The scheduled event was a concert performance Saturday night of Gaetano Donizetti's neglected 1843 opera "Maria di Rohan," the next-to-last of that prolific composer's 65 completed operas.

"Maria" is a fascinating transitional work that bridges the restraints of the heavily ornamented bel canto style and the headlong romanticism that would become the hallmark of Giuseppe Verdi. In fact, it foreshadows that composer's "Un Ballo in Maschera" ("A Masked Ball") in numerous ways, from plot twists down to the very name of the tenor character, Riccardo.

It's full of gripping arias, duets and ensembles, including a marvelous Act I finale in which the chorus sings an anthem-like hymn to France (shades of La Marseillaise!) while the principals reflect on their lives in agitated counterpoint. Striking too is the way the three short acts hurtle toward a stark conclusion that denies the heroine a traditional final solo, let alone a mad scene.

The evening's unexpected visitor was the soprano who took on the title role as the Countess of Rohan, a noblewoman in the Parisian court of Louis XIII who is torn between love for the tenor and obligation to her baritone husband, Enrico.

When rising star Takesha Meshe Kizart became ill and canceled the day before the performance, her understudy, Jennifer Rowley, stepped in with just one rehearsal.

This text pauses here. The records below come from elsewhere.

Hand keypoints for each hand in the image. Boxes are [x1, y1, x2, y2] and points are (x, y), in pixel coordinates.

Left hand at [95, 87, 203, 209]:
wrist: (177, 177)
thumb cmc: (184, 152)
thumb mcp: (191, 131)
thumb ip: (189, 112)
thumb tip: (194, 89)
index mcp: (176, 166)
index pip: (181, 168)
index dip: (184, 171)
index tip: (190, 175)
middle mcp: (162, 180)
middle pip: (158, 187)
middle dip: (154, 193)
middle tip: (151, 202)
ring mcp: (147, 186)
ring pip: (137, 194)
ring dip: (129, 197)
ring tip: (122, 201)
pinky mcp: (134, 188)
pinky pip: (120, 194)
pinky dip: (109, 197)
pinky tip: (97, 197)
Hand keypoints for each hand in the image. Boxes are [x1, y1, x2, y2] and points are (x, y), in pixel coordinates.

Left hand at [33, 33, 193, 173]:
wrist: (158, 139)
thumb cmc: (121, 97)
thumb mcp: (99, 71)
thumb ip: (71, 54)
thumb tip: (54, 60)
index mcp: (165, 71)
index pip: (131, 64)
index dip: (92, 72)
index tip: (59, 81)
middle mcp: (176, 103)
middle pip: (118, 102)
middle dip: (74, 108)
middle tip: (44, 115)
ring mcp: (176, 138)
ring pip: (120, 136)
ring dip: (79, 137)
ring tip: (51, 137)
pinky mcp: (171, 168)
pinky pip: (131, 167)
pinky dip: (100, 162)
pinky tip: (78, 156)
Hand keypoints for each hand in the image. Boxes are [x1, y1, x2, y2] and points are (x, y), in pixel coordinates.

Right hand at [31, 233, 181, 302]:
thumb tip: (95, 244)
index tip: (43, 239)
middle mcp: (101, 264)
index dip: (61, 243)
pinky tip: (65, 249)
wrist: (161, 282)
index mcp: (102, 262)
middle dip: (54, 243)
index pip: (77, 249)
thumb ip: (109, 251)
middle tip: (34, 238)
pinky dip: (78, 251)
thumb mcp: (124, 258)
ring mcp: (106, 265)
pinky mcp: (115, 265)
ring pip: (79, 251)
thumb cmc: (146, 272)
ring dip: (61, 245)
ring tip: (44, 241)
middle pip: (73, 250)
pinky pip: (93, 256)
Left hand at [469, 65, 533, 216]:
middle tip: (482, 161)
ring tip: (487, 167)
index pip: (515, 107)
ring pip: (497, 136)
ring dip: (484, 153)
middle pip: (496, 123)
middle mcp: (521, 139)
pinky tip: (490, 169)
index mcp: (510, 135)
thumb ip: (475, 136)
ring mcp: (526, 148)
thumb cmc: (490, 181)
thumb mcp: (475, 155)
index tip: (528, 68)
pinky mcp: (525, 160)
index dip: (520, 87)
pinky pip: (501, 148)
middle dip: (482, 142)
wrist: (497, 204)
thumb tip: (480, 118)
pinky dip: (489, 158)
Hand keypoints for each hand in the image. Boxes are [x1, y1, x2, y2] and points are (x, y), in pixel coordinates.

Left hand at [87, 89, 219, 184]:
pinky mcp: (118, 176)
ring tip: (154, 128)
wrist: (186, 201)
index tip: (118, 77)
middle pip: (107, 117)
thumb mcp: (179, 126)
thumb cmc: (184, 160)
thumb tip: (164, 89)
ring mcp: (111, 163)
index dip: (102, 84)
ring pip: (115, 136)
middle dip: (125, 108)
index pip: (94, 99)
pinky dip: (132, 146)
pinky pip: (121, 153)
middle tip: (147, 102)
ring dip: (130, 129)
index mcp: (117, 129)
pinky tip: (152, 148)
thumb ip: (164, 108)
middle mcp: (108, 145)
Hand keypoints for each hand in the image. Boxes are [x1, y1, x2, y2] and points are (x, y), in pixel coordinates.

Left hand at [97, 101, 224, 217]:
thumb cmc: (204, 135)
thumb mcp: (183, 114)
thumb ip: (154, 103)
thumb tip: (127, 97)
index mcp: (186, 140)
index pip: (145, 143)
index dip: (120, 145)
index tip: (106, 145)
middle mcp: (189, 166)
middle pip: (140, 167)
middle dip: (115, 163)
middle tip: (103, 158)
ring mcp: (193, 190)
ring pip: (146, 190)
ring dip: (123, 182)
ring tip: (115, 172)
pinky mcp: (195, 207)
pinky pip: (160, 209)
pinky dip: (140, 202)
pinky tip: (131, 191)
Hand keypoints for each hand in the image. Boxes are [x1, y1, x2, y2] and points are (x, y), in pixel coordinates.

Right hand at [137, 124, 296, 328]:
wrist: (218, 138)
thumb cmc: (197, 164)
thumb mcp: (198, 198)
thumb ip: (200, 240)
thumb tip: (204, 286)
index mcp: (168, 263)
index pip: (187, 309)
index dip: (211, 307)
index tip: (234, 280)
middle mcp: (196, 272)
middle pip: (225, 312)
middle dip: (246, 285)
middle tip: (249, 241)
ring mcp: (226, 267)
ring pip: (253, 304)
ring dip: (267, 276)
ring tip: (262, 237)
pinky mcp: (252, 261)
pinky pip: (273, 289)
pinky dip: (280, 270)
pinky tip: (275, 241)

To say that the young singer from Ohio acquitted herself well would be severe understatement. Rowley proved fully equal to the demands of a role that requires both coloratura dexterity and dramatic power beyond the limits of a lyric soprano. She can sing with melting purity, but her voice also takes on an intriguing, dark-tinged color at times. A few high notes turned shrill under pressure; more often they rang out thrillingly, with a satiny sheen at the top of her range.

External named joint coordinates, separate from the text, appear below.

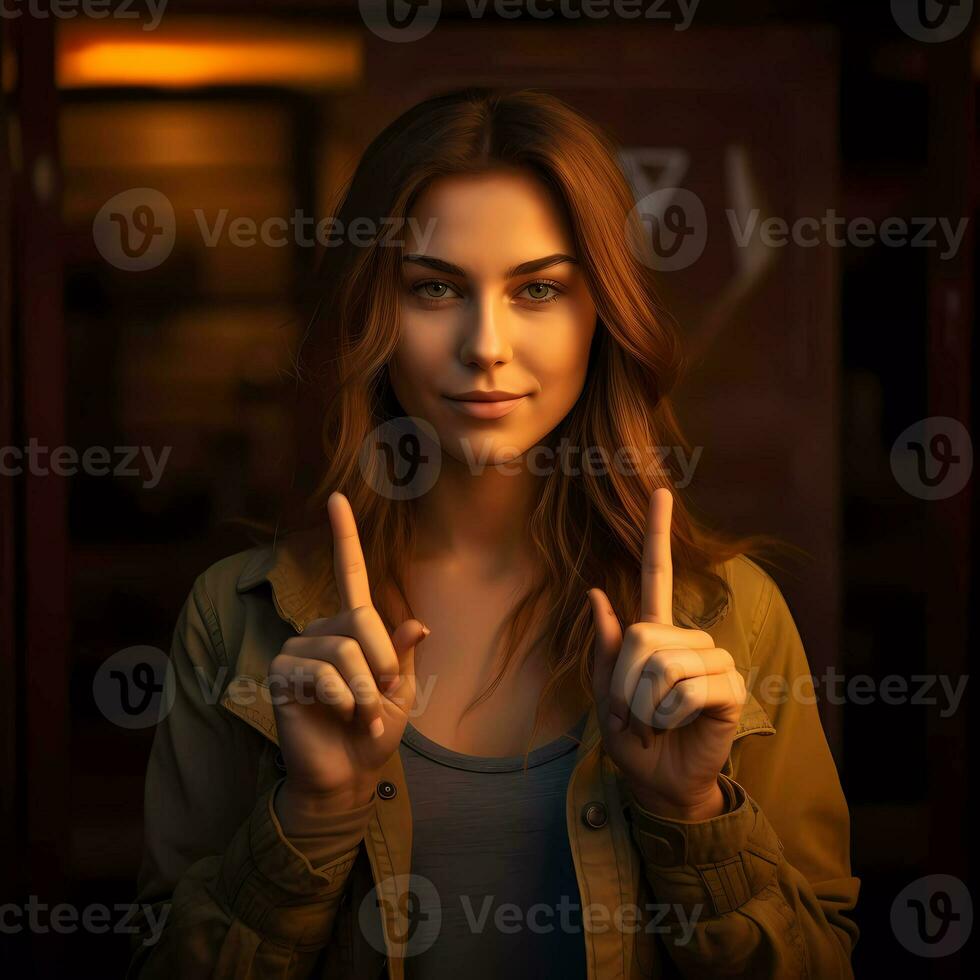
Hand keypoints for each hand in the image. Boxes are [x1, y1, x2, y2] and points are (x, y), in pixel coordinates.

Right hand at [270, 492, 427, 825]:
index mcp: (352, 627)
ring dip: (365, 692)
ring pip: (345, 651)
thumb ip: (402, 657)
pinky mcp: (282, 673)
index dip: (343, 535)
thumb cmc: (373, 729)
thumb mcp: (400, 692)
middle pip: (361, 620)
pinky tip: (336, 715)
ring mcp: (298, 649)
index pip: (348, 574)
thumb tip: (418, 625)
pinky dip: (343, 700)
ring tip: (360, 714)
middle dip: (382, 664)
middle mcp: (322, 629)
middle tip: (379, 700)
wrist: (345, 773)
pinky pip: (323, 673)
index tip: (336, 498)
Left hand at [588, 488, 745, 819]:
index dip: (657, 535)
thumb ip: (604, 648)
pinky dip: (668, 715)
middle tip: (631, 712)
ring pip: (662, 664)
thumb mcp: (606, 694)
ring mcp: (713, 662)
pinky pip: (686, 690)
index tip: (660, 491)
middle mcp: (689, 640)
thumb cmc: (633, 737)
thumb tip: (596, 592)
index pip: (659, 574)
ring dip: (644, 704)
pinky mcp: (730, 688)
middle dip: (623, 683)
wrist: (661, 783)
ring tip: (655, 721)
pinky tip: (678, 725)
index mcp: (657, 634)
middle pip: (642, 636)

Perhaps most impressive of all, given the circumstances, was her involvement in the role dramatically and her ability in a concert performance to make the countess's somewhat implausible plight seem compelling.

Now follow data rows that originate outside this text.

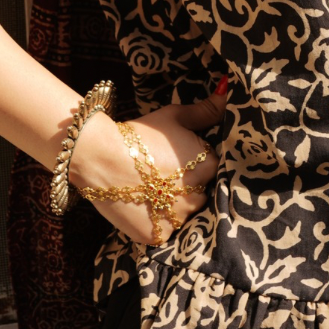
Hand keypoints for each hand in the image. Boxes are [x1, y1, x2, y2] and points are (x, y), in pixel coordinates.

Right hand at [70, 77, 229, 245]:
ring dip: (172, 206)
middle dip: (185, 187)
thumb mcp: (174, 117)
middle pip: (199, 193)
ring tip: (150, 190)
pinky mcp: (157, 236)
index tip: (175, 159)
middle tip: (160, 175)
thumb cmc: (140, 133)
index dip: (192, 164)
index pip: (210, 169)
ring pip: (182, 214)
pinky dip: (154, 222)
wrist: (100, 156)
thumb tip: (227, 92)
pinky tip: (141, 205)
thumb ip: (205, 111)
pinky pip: (162, 231)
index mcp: (208, 166)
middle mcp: (198, 195)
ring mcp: (178, 218)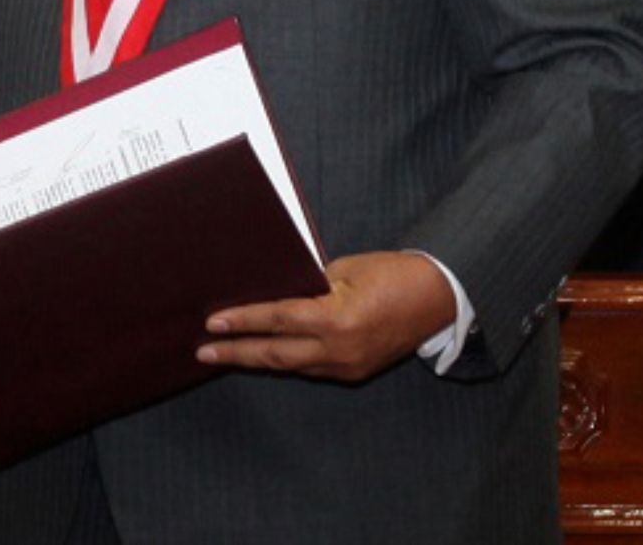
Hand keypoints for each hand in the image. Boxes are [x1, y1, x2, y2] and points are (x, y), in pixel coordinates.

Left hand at [196, 251, 456, 382]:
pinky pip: (310, 368)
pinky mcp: (353, 372)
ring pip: (290, 365)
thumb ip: (308, 284)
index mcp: (336, 319)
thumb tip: (275, 292)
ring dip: (256, 359)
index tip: (211, 323)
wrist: (440, 299)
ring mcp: (347, 366)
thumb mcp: (345, 269)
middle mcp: (339, 350)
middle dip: (235, 353)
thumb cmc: (392, 273)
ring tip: (224, 354)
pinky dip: (284, 360)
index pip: (277, 320)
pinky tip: (264, 353)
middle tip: (202, 352)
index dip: (242, 321)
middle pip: (275, 354)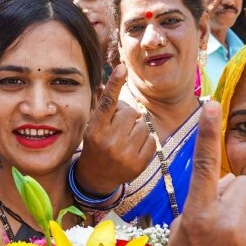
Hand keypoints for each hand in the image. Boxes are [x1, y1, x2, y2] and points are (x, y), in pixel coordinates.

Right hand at [73, 66, 153, 195]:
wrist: (97, 177)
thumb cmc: (96, 145)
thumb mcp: (94, 127)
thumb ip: (105, 107)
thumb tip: (117, 78)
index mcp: (96, 130)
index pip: (107, 103)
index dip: (114, 84)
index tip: (121, 68)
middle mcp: (110, 142)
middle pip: (131, 112)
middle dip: (128, 116)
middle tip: (120, 126)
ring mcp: (125, 154)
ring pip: (144, 125)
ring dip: (138, 128)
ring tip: (126, 139)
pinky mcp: (139, 164)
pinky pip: (152, 140)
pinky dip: (146, 141)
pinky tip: (134, 148)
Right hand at [154, 102, 245, 245]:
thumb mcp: (183, 230)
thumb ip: (206, 202)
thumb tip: (232, 181)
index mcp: (196, 214)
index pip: (203, 164)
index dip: (207, 131)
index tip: (210, 103)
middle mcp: (224, 223)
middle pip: (243, 182)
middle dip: (237, 195)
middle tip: (224, 220)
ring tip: (237, 239)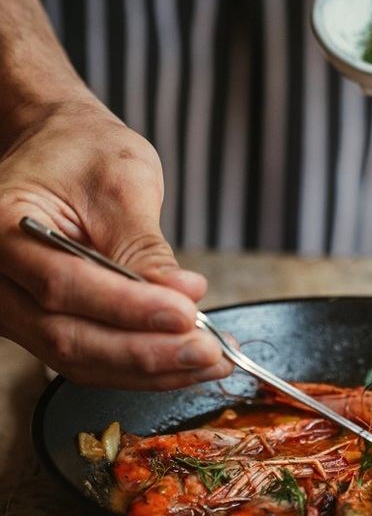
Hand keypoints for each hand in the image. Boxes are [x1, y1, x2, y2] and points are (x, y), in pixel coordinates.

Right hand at [0, 98, 232, 388]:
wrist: (59, 146)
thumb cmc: (83, 151)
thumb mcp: (121, 181)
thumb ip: (143, 246)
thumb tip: (180, 298)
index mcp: (0, 227)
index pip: (63, 284)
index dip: (127, 308)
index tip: (185, 315)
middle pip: (66, 336)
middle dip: (145, 352)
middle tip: (207, 351)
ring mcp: (12, 308)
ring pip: (77, 359)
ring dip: (148, 369)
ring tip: (208, 361)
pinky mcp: (39, 325)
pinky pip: (86, 358)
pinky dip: (138, 366)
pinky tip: (184, 361)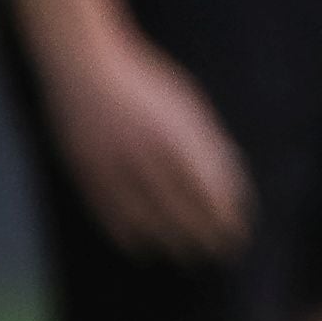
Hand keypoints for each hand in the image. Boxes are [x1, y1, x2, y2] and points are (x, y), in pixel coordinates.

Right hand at [32, 6, 249, 260]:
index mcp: (177, 134)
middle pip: (181, 209)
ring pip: (144, 217)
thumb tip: (231, 184)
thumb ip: (207, 144)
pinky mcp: (85, 171)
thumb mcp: (187, 106)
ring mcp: (112, 164)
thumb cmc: (145, 84)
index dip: (226, 217)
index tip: (238, 232)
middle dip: (204, 236)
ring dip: (169, 241)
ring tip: (186, 256)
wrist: (83, 64)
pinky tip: (141, 247)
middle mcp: (145, 153)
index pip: (210, 190)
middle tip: (220, 252)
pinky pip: (108, 213)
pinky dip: (127, 234)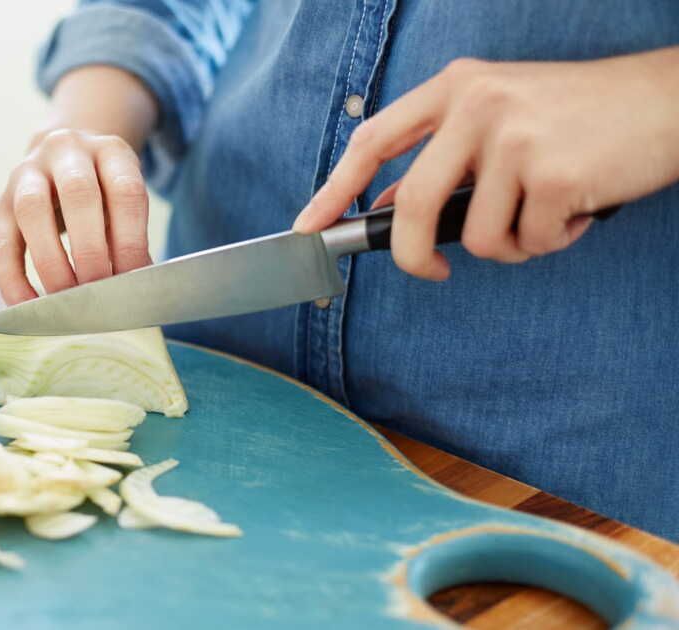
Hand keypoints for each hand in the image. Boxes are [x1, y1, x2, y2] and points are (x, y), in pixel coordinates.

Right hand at [0, 129, 151, 303]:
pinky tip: (28, 306)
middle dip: (91, 249)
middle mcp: (66, 151)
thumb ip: (129, 236)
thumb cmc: (103, 193)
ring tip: (66, 299)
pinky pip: (2, 242)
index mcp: (110, 150)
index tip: (133, 280)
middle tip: (99, 291)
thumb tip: (131, 286)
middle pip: (78, 193)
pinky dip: (13, 278)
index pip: (125, 191)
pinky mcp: (0, 202)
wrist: (63, 160)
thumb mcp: (124, 201)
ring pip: (32, 210)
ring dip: (51, 262)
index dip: (131, 240)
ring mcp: (27, 172)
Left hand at [292, 47, 678, 280]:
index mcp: (457, 86)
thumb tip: (392, 209)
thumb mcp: (502, 112)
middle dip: (413, 255)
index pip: (374, 139)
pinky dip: (552, 242)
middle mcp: (478, 106)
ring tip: (546, 215)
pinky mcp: (554, 174)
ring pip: (478, 237)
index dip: (336, 187)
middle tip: (430, 273)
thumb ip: (447, 153)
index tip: (308, 225)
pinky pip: (528, 243)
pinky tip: (578, 209)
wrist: (669, 102)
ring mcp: (515, 138)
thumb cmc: (581, 116)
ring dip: (511, 246)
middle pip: (413, 206)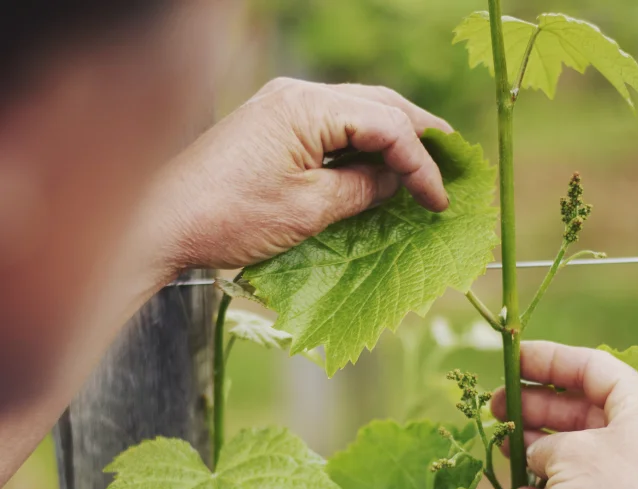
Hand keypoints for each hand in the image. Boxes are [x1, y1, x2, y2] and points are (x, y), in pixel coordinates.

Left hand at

At the end, her eyes brimmed with tears in response to the cheers from an audience that had filled the tented Venetian Theater despite oppressive heat and humidity.

In the role of the hapless Riccardo, Brazilian tenor Luciano Botelho was making his American debut. He is clearly a talented singer with a sweet, plaintive sound and a nice facility in bel canto. He started off rockily, as if trying too hard, with some awkward high notes and an audible gasp for breath, but he soon became more comfortable. He was, however, disadvantaged by partnering Rowley, whose voice and physical presence both are several sizes larger than his.

As Maria's vengeful husband, baritone Scott Bearden sang with lots of volume and vehemence but little warmth or variation in tone. Mezzo-soprano Vanessa Cariddi romped with flair through her one aria in the "trousers" role of the meddlesome courtier di Gondi.

Will Crutchfield, the guiding hand behind Bel Canto at Caramoor, also guided the Orchestra of St. Luke's through a spirited performance of the score. If the sound was sometimes more ragged than usual, blame the weather.